Regards, Tomas Herman
Solution #1 could possibly be slow. Also, it is a bottleneck and a single point of failure (meaning the application stops working if the node with the database fails). Solution #3 has similar problems.
Solution #2 is less trivial than it seems. First, it is a single point of failure. Second, there are no atomicity or other ordering guarantees (such as regularity) for reads or writes, unless you do a total order broadcast (which is more expensive than a regular broadcast). In fact, most distributed register algorithms will do broadcasts under-the-hood, so, while inefficient, it may be necessary.
From what you've described, you need atomicity for your distributed register. What do I mean by atomicity? Atomicity means that any read or write in a sequence of concurrent reads and writes appears as if it occurs in single point in time.

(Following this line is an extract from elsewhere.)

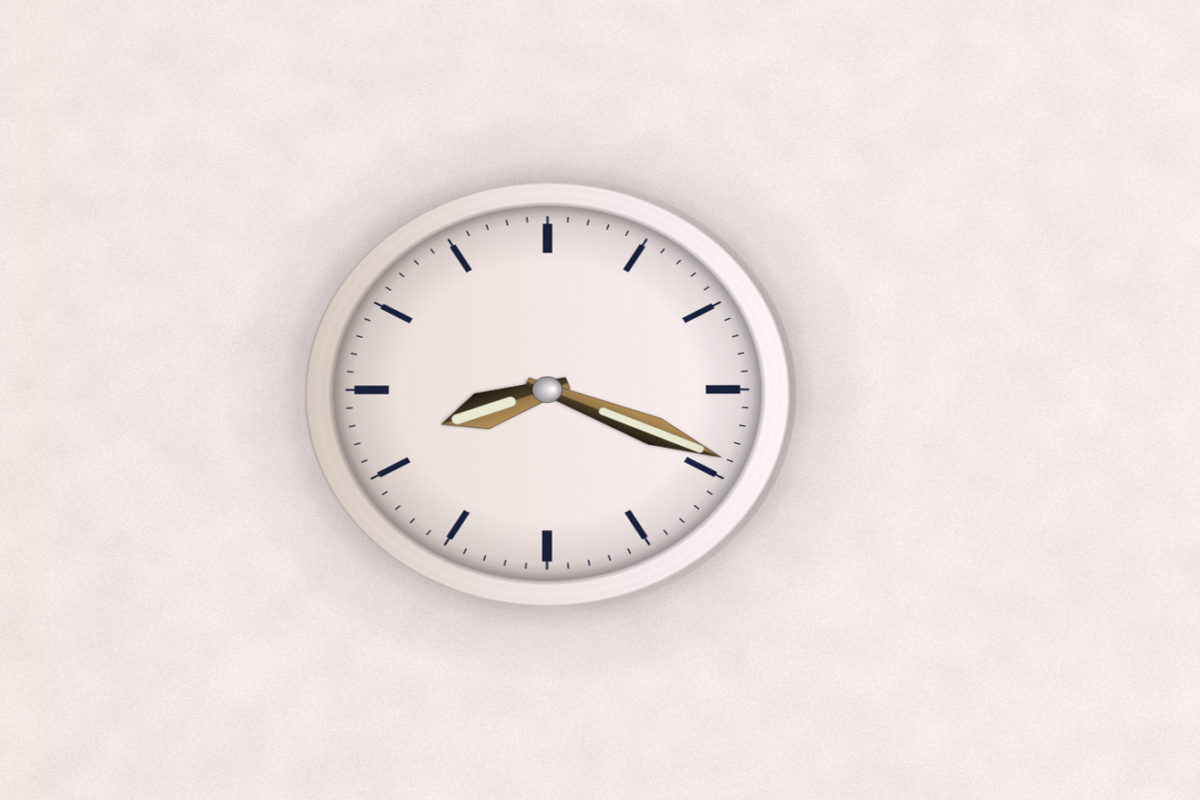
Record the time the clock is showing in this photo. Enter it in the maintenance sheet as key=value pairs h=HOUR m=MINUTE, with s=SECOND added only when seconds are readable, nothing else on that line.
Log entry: h=8 m=19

Informally, in the Solution #2 with a single actor holding a register, this guarantees that if 2 subsequent writes W1 and then W2 to the register occur (meaning 2 broadcasts), then no other actor reading the values from the register will read them in the order different than first W1 and then W2 (it's actually more involved than that). If you go through a couple of examples of subsequent broadcasts where messages arrive to destination at different points in time, you will see that such an ordering property isn't guaranteed at all.
If ordering guarantees or atomicity aren't an issue, some sort of a gossip-based algorithm might do the trick to slowly propagate changes to all the nodes. This probably wouldn't be very helpful in your example.
If you want fully fault-tolerant and atomic, I recommend you to read this book on reliable distributed programming by Rachid Guerraoui and Luís Rodrigues, or the parts related to distributed register abstractions. These algorithms are built on top of a message passing communication layer and maintain a distributed register supporting read and write operations. You can use such an algorithm to store distributed state information. However, they aren't applicable to thousands of nodes or large clusters because they do not scale, typically having complexity polynomial in the number of nodes.
On the other hand, you may not need to have the state of the distributed register replicated across all of the nodes - replicating it across a subset of your nodes (instead of just one node) and accessing those to read or write from it, providing a certain level of fault-tolerance (only if the entire subset of nodes fails, will the register information be lost). You can possibly adapt the algorithms in the book to serve this purpose.